▶ [What needs to be done]
Scan the records below and copy every line that contains the string "with".

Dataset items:

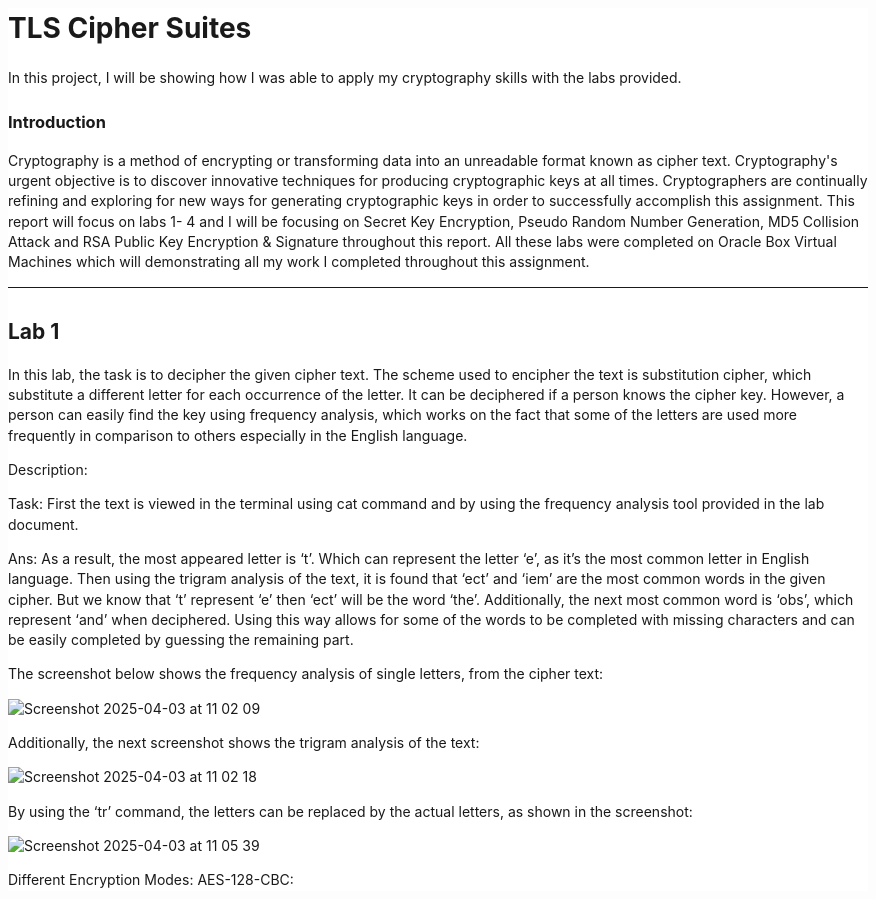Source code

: # TLS Cipher Suites

In this project, I will be showing how I was able to apply my cryptography skills with the labs provided.

### Introduction

Cryptography is a method of encrypting or transforming data into an unreadable format known as cipher text. Cryptography's urgent objective is to discover innovative techniques for producing cryptographic keys at all times. Cryptographers are continually refining and exploring for new ways for generating cryptographic keys in order to successfully accomplish this assignment. This report will focus on labs 1- 4 and I will be focusing on Secret Key Encryption, Pseudo Random Number Generation, MD5 Collision Attack and RSA Public Key Encryption & Signature throughout this report. All these labs were completed on Oracle Box Virtual Machines which will demonstrating all my work I completed throughout this assignment.

---

## Lab 1
In this lab, the task is to decipher the given cipher text. The scheme used to encipher the text is substitution cipher, which substitute a different letter for each occurrence of the letter. It can be deciphered if a person knows the cipher key. However, a person can easily find the key using frequency analysis, which works on the fact that some of the letters are used more frequently in comparison to others especially in the English language. 

Description:

Task: First the text is viewed in the terminal using cat command and by using the frequency analysis tool provided in the lab document. 

Ans: As a result, the most appeared letter is ‘t’. Which can represent the letter ‘e’, as it’s the most common letter in English language. Then using the trigram analysis of the text, it is found that ‘ect’ and ‘iem’ are the most common words in the given cipher. But we know that ‘t’ represent ‘e’ then ‘ect’ will be the word ‘the’. Additionally, the next most common word is ‘obs’, which represent ‘and’ when deciphered. Using this way allows for some of the words to be completed with missing characters and can be easily completed by guessing the remaining part. 

The screenshot below shows the frequency analysis of single letters, from the cipher text:

![Screenshot 2025-04-03 at 11 02 09](https://github.com/user-attachments/assets/1de6691e-db83-4f03-b551-0588143c382b)

Additionally, the next screenshot shows the trigram analysis of the text:

![Screenshot 2025-04-03 at 11 02 18](https://github.com/user-attachments/assets/a1b2880a-be00-4b3f-82f6-a0801471d9f7)

By using the ‘tr’ command, the letters can be replaced by the actual letters, as shown in the screenshot:

![Screenshot 2025-04-03 at 11 05 39](https://github.com/user-attachments/assets/e3322d48-0941-4287-97db-26699fef9779)

Different Encryption Modes:
AES-128-CBC:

▶ [Solution below]
In this project, I will be showing how I was able to apply my cryptography skills with the labs provided.
Ans: As a result, the most appeared letter is ‘t’. Which can represent the letter ‘e’, as it’s the most common letter in English language. Then using the trigram analysis of the text, it is found that ‘ect’ and ‘iem’ are the most common words in the given cipher. But we know that ‘t’ represent ‘e’ then ‘ect’ will be the word ‘the’. Additionally, the next most common word is ‘obs’, which represent ‘and’ when deciphered. Using this way allows for some of the words to be completed with missing characters and can be easily completed by guessing the remaining part. 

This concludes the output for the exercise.